Linux Network Programming, Part 2

Ivan Griffin

John Nelson

Issue #47, March 1998

In part 2 of our series we learn how to design and code network daemons to serve our clients well.

Daemon processes are servers which run in the background servicing various clients. You should be aware of the following few issues when creating daemon processes. During development, it is always advisable to run the server in the foreground in order to use printf or write for debugging. Also, if the server happens to go berserk, it can be killed by sending the interrupt character (typically ctrl-c). While being deployed for use, the server should be coded to act like a daemon. Daemon programs in Unix typically end in the letter d, e.g., httpd for the HTTP daemon (web server).

It is always nice to have a daemon automatically put itself in the background when run. This is quite easy to achieve using the fork() call. A well-behaved daemon will close all the open file descriptors it inherited from its parent after the fork. This is especially important if the files are terminal devices, as they must be closed to allow the terminal state to reset when the user who starts the daemon logs out. Use the getrlimit() call to determine the maximum number of open file descriptors and to close them.

The process must then change its process group. Process groups are used in distributing signals—those processes with the same group as the terminal are in the foreground and are allowed to read from the terminal. Those in a different group are considered in the background (and will be blocked if they attempt to read).

Closing the controlling terminal and changing the session group prevents the daemon process from receiving implicit (i.e., not sent by the user with the kill command) signals from the previous group leader (commonly a shell).

Processes are organized within process groups and process groups within sessions. With the setsid() system call, a new session (and thus, a new process group) is then created with the process as the new session leader.

Once the daemon is without a controlling terminal, it must not re-acquire one. Controlling terminals are automatically acquired when a process group leader opens a terminal device. The easiest way to prevent this is to fork again after calling setsid(). The daemon runs in this second child. Since the parent (the session and process group leader) will terminate, the second child will obtain a new process group of zero (since it becomes a child of init). Therefore, it cannot acquire a new controlling terminal, since it is not a process leader. Many standard library routines may assume the three standard I/O descriptors are open. As a result, servers commonly open all three descriptors, connected to a harmless I/O device such as /dev/null.

Daemons are typically started at boot-up and remain running throughout the uptime life of the system. If a daemon was started from a mounted file system, it would be impossible to unmount the file system until the daemon was killed. As a result, it is a sensible daemon programming practice to perform a chdir() to / (or perhaps to a file system which holds files relevant to the operation of the daemon). Daemons inherit umask information from the process which created them. To prevent problems with file creation later within the daemon, it is commonly set to zero using umask().
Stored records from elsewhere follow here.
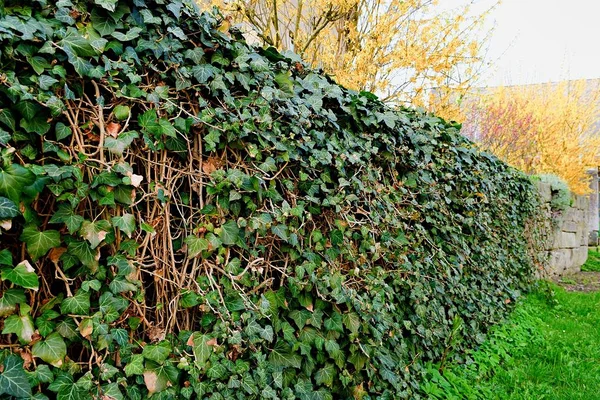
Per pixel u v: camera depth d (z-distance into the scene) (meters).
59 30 1.20
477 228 3.69
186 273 1.50
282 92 1.83
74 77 1.25
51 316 1.15
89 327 1.18
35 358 1.14
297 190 1.91
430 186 2.89
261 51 1.92
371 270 2.22
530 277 5.55
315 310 1.88
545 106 11.61
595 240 12.48
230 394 1.46
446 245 3.14
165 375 1.33
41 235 1.13
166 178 1.47
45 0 1.19
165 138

Listing 1 illustrates these points with some sample code.

For systems that do not support sessions (e.g., some systems other than Linux and Solaris), you can achieve the same result as setsid() using the code from Listing 2.
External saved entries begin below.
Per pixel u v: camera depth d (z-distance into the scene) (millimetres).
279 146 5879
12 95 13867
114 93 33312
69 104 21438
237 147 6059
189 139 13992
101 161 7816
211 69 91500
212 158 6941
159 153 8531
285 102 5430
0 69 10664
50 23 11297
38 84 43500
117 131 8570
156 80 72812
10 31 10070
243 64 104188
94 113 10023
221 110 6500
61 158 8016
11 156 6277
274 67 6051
When the forked children of the main server code exit, their memory is deallocated but their entries in the process table are not removed. In other words, the processes are dead, i.e., they do not consume system resources, but they have not been reaped yet. The reason they stay around in this zombie-like form is to allow the parent to gather statistics from the child if necessary (such as CPU usage, etc). Obviously, a daemon does not want to fill the process table with zombie processes.

When a child dies, it sends its parent a SIGCHLD signal. The default handler of this signal causes the child to turn into a zombie, unless it is explicitly reaped by its parent, as in Listing 3. Alternatively, as shown in Listing 4, you can ignore the signal and allow the zombie to die.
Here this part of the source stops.